• Komisja Europejska rozpoczyna dochodzenie dotyczące subsydiów dla chińskich samochodów elektrycznych
  • Chińskie samochody elektryczne zagrażają europejskim producentom
  • Chińscy producenci mogą liczyć na wsparcie państwa na każdym etapie produkcji
  • Rynek europejski staje się łatwiej dostępny dla chińskich samochodów elektrycznych z powodu gwałtownego przestawienia Europy na elektromobilność

To odpowiedź na coraz bardziej dramatyczne apele europejskiej branży motoryzacyjnej, która skarży się na wyższe koszty produkcji i gorsze warunki prowadzenia biznesu niż te, na które mogą liczyć w Chinach chińscy producenci.

Dostali za darmo know-how.
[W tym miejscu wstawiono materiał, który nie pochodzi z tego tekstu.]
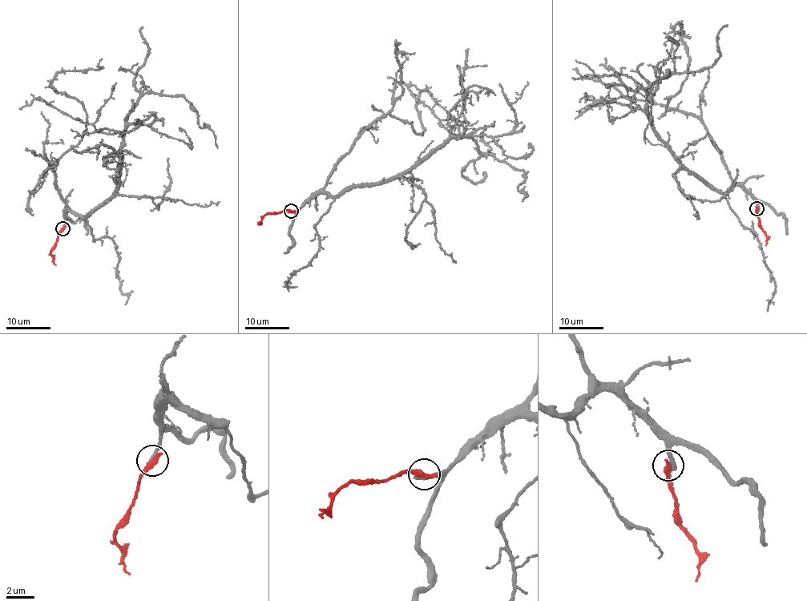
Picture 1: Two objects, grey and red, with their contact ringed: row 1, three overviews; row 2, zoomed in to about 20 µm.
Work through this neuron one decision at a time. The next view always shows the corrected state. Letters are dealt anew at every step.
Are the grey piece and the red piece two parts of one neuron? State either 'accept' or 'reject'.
reject

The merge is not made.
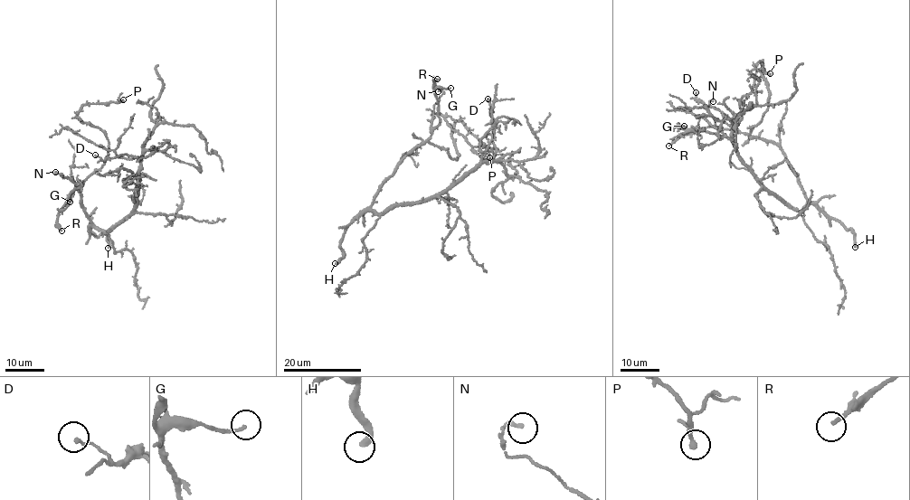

Teraz nas "rozjadą"?

Aby mieć dostęp do wielkiego chińskiego rynku, europejscy producenci przez lata musieli otwierać fabryki w Chinach. Warunkiem zgody na taki krok była jednak współpraca z lokalnymi przedsiębiorcami, dzielenie się swoim know-how. Efekt? Chińczycy dysponują obecnie najnowocześniejszą technologią, zwłaszcza jeśli chodzi o napędy elektryczne. Oprócz tego chińscy producenci mają niższe koszty.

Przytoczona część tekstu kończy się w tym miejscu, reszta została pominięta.